On the other hand, bored or not, the agent has learned something new: the ability to perform some action and more accurately predict the result. This changes its ability to plan and to move around in the state space, as it searches for a new region where more intrinsic reward can be had. It seems to me that this is an important piece of the puzzle of how continual learning can be motivated in the individual.
(I first encountered this idea in [Oudeyer & Kaplan, 2004], but its first appearance in the AI literature appears to be [Schmidhuber, 1991]. It is closely related to Lev Vygotsky's (1978) concept of the "zone of proximal development".)
My hypothesis is that intrinsic reward based on learning rate can explain the evolution of big brains.
Suppose there was a point mutation in some early members of genus Homo that linked improved predictive accuracy to release of some intrinsically rewarding chemical, dopamine for example. This reward signal could be gotten from improvement in predicting the results of actions, which amounts to improvement in competence.
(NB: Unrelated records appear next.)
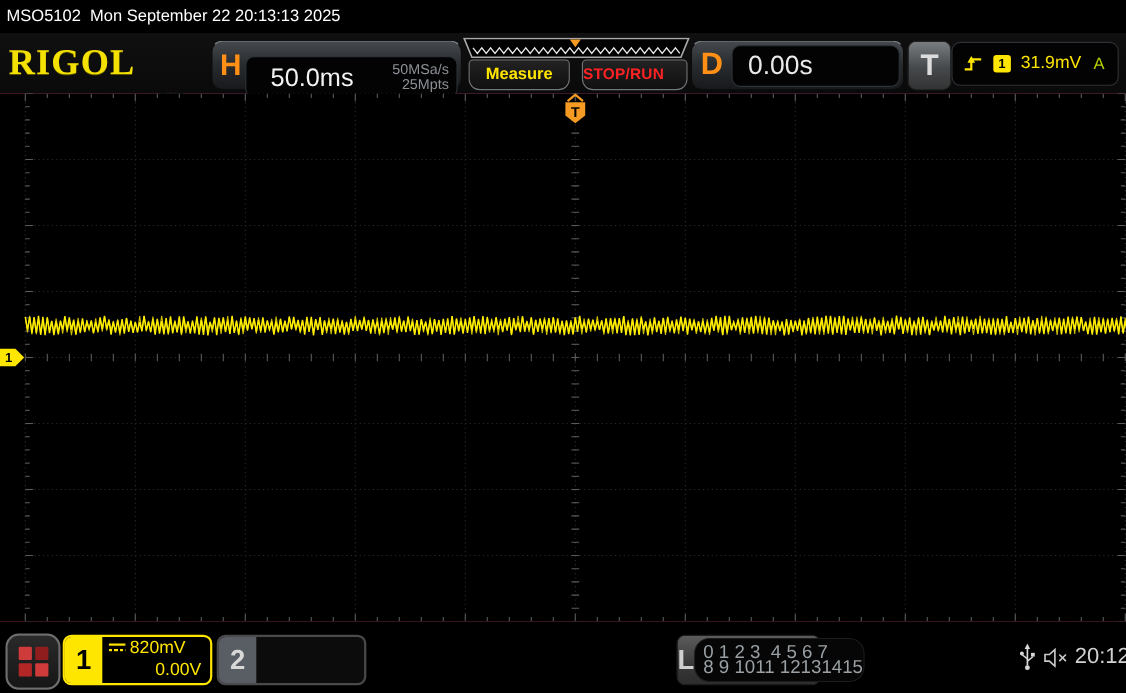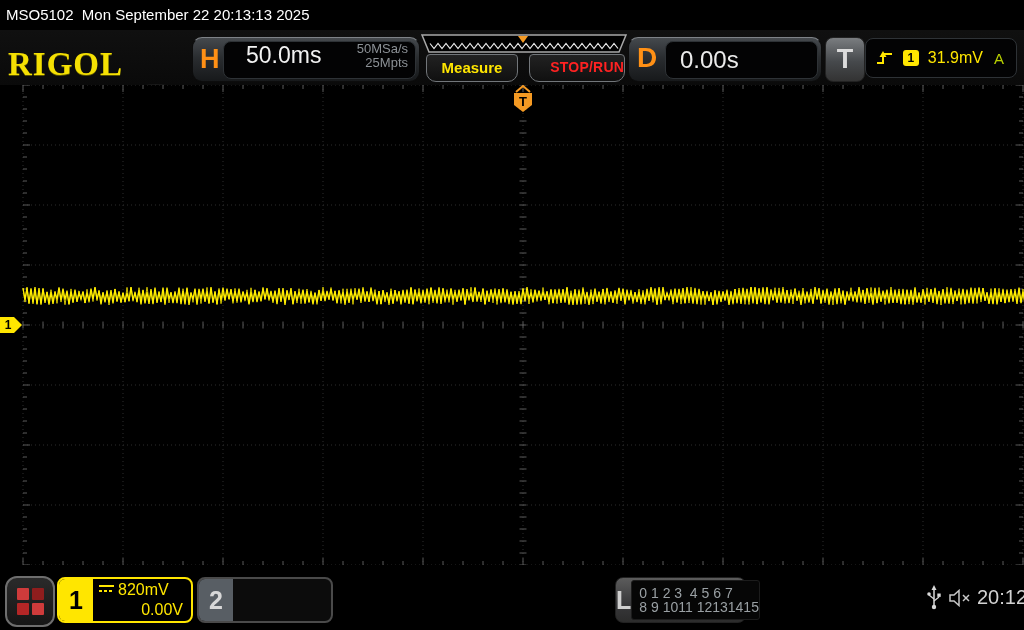"RIGOL" #brand { top: 16px -> 9px }
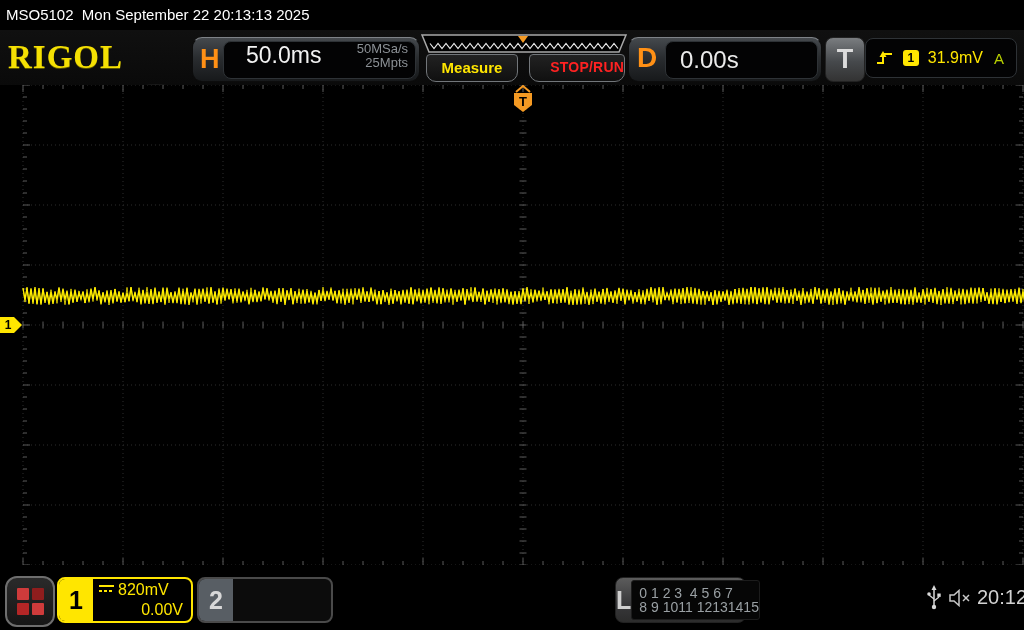"50.0ms" #h-inner { align-items: flex-start -> center; top: 3px -> 13px }
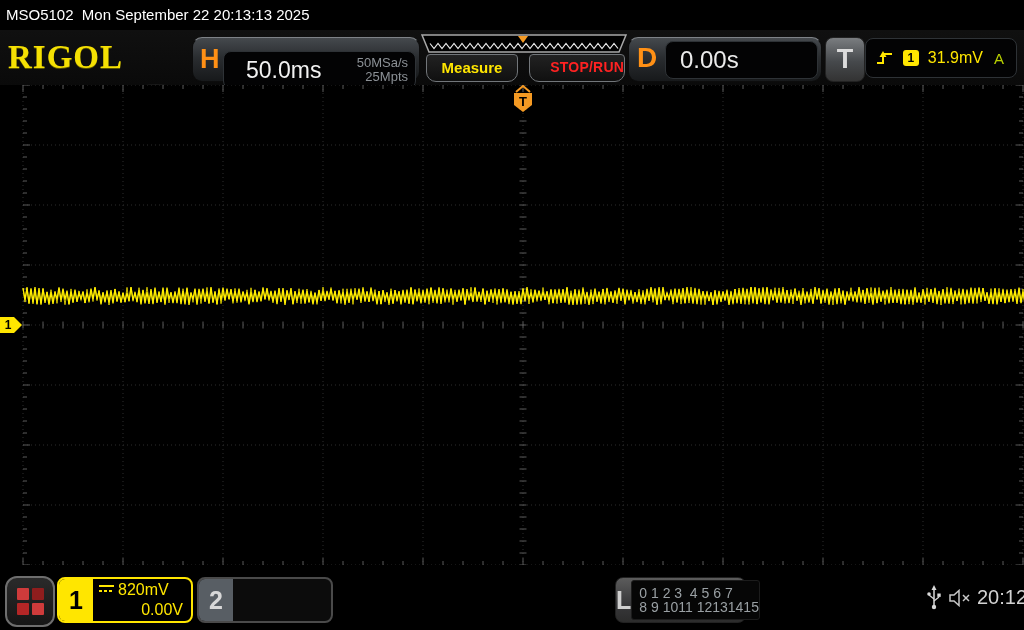"STOP/RUN" #stoprun-btn { text-align: right -> left }
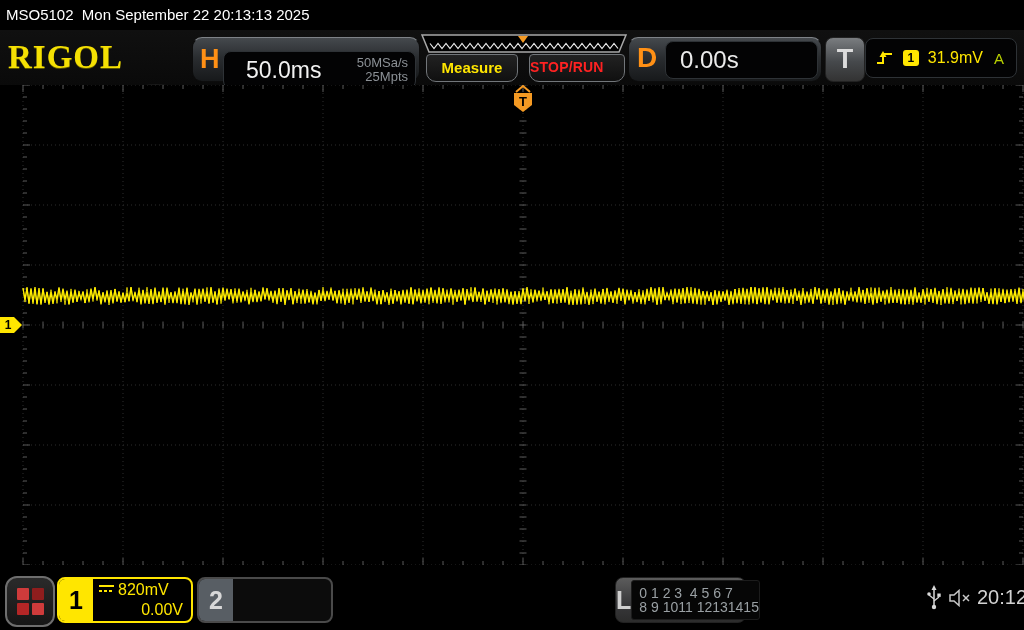"0 1 2 3 4" #logic-digits { border-radius: 3px -> 14px; font-size: 14px -> 17px }
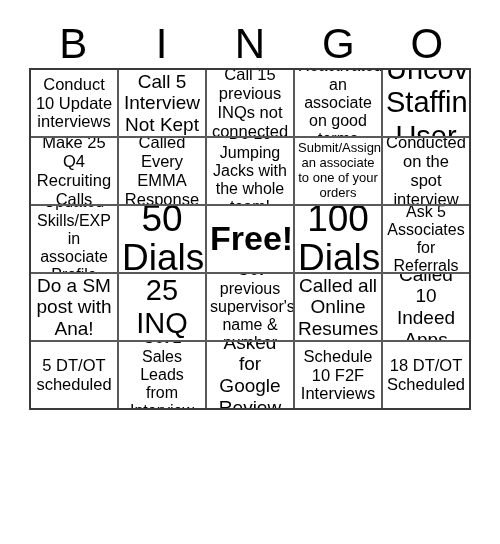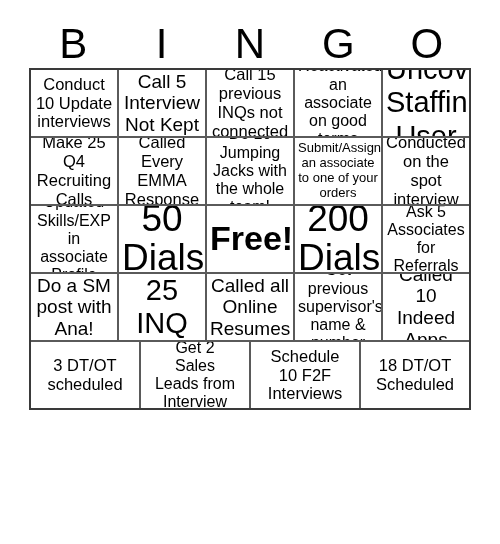"200" span.cell-text { text: 200 -> 100 }
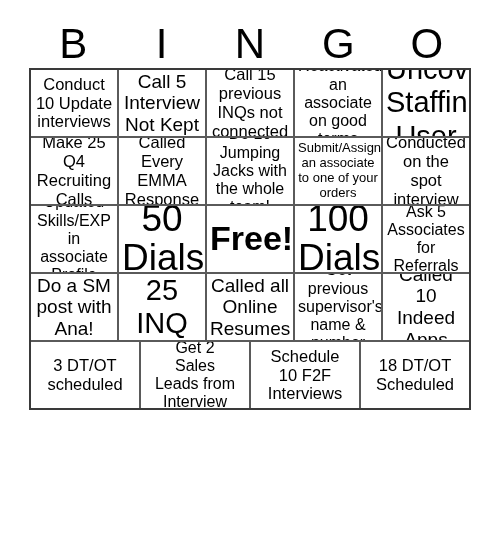"Called all" div.bingo-cell { order: before "Get previous" -> after "Get previous" }
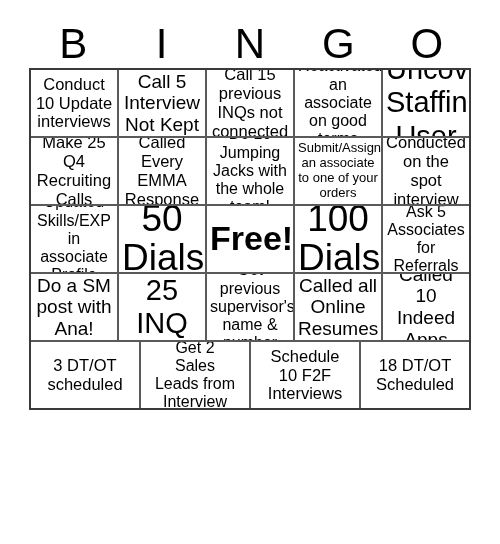"Asked for" div.bingo-cell { html: none -> <div> <span>Asked for Google Review</span> </div> }
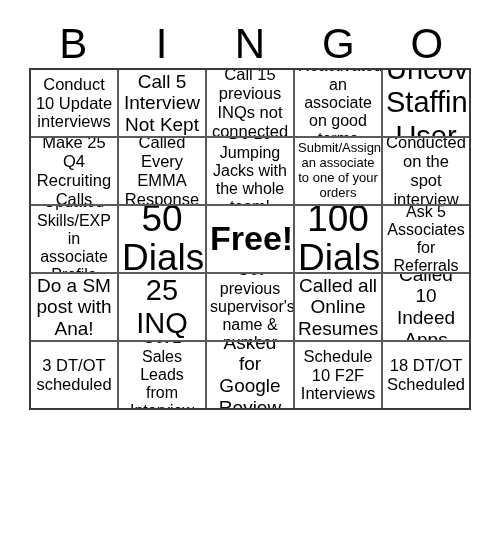"3 DT/OT" span.cell-text { text: 3 -> 5 }
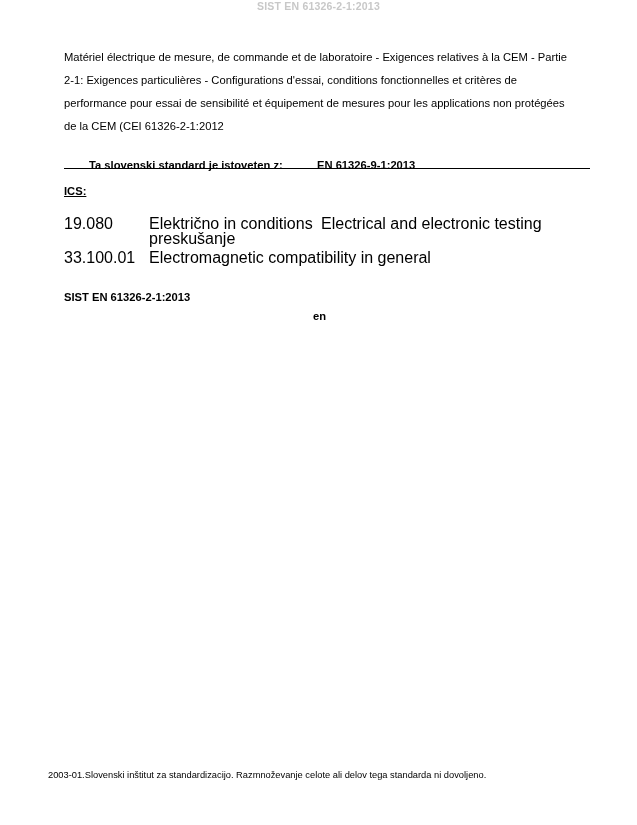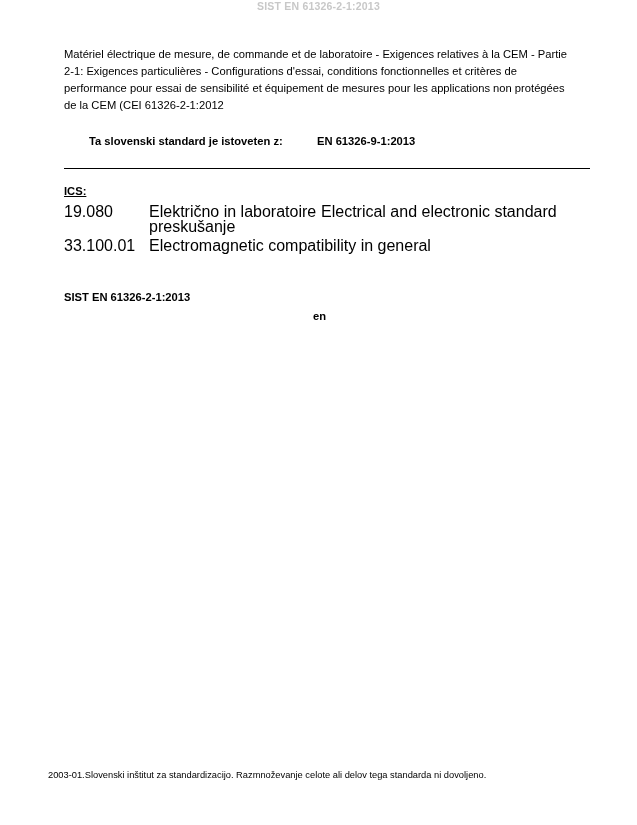"Matériel électrique de mesure, de" .title-block { line-height: 17px -> 23px }
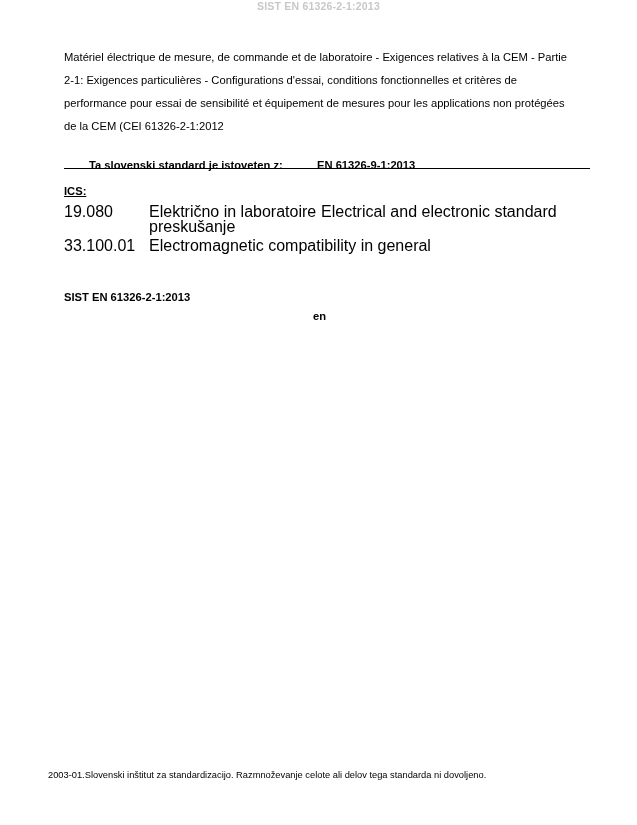"ICS:" .ics-title { margin-bottom: 8px -> 20px }
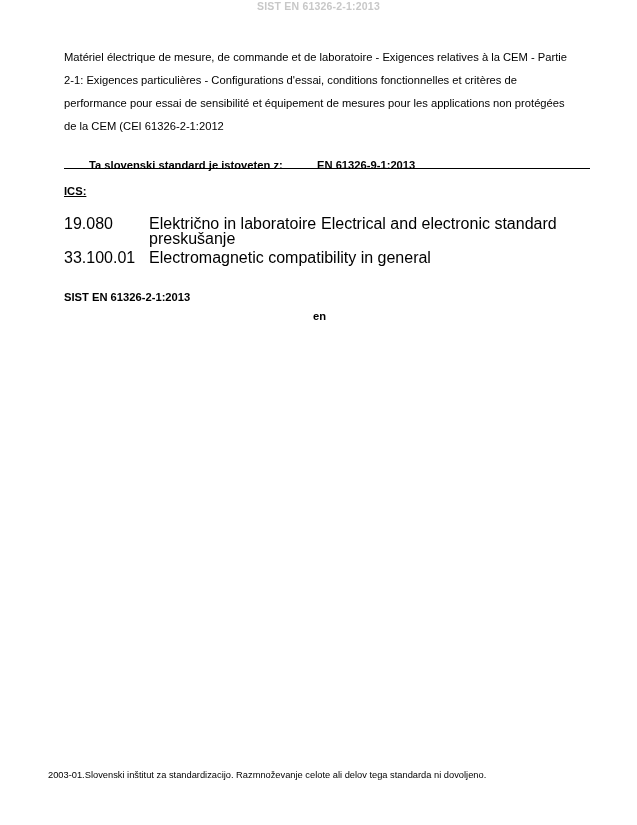"Električno in laboratoire preskušanje" div.ics-sl { text: laboratoire -> conditions }
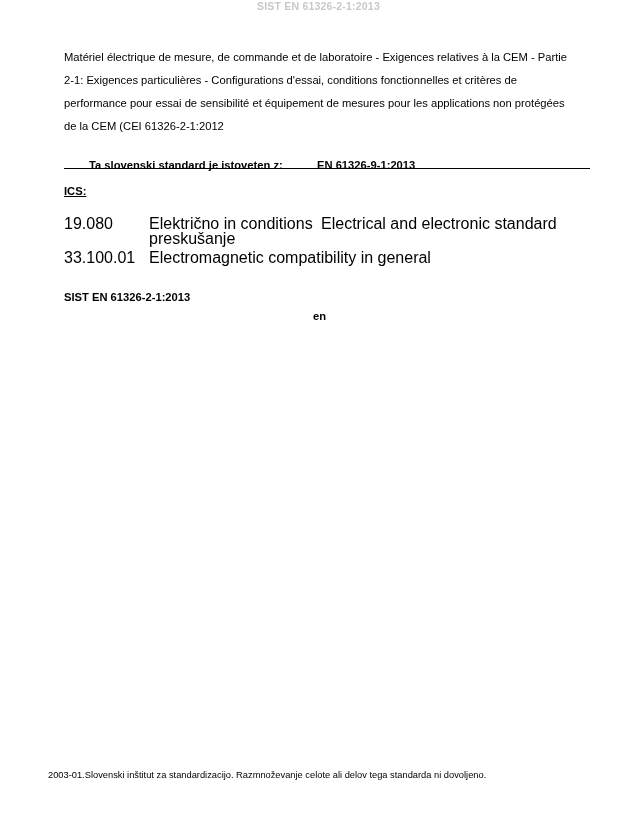"Electrical and electronic standard" div.ics-en { text: standard -> testing }
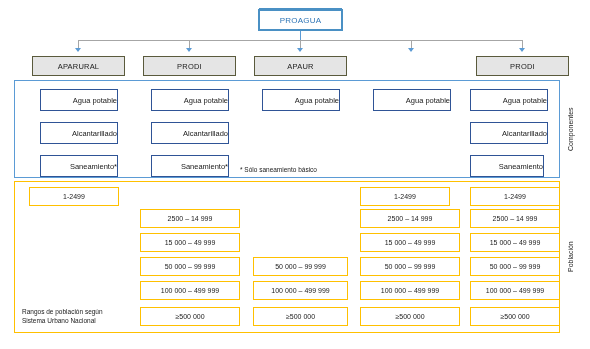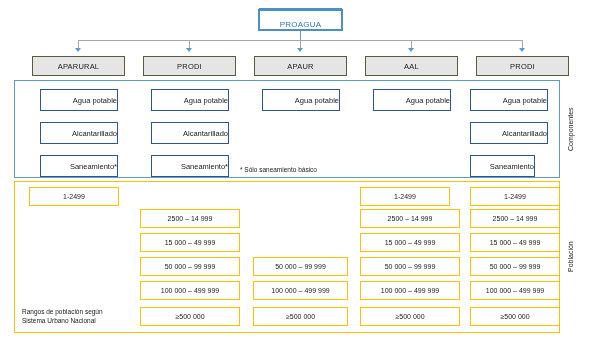"PROAGUA" .root-box { align-items: flex-end -> center }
Members of genus Homo with this mutation would naturally increase their frequency of these pleasure-causing behaviors. Since this is tied to an increase in competence, these individuals would become more competent, and therefore more successful evolutionarily.
The ability of an individual to learn, and thus to reap the benefits of this source of reward, is limited in part by the size of his or her brain. Offspring with larger brains not only have a larger capacity to learn, and hence to reap the intrinsic sensual rewards of that learning, but as a side-effect they are able to obtain greater competence and hence greater evolutionary fitness.
Over evolutionary time, brains would continue to increase not only in size, but more importantly in learning capacity, until limited by the bad evolutionary consequences of not being able to fit through the birth canal. Thus we get the evolution of Homo Sapiens.
This question needs more research. However, I have the impression that there is a term, such as total activation, that is easy to derive from a neural network. When the network starts up, and has no particular predictive ability, this term has a small value. As the network learns, this term increases in value. But as the network converges to a state of expertise, the coefficients move towards zero and one, and the total activation decreases again. The magnitude of this total activation term thus corresponds approximately to the first derivative of predictive accuracy.
If total activation can be tied to, say, dopamine release, this would provide the required link between learning rate and reward.
This essay might be considered a Just So story. A great deal of careful research is needed to transform it into a scientific hypothesis and evaluate it properly. But what does it offer?
If this story is correct, then the key step in the evolution of Homo Sapiens can be explained by a single mutation, making the act of learning a source of intrinsic reward. (Go back and watch this ecstatic video.) The evolutionary fitness advantages of big brains are simply side-effects of an increasing ability to drink from that particular source of sensual pleasure.
[Schmidhuber, 1991] J. Schmidhuber. Curious model-building control systems. In Proc. Int. J. Conf. Neural Networks, 1991.
[Vygotsky, 1978] L. S. Vygotsky. Mind and Society: The Development of Higher Psychological Processes. Cambridge MA: Harvard University Press, 1978.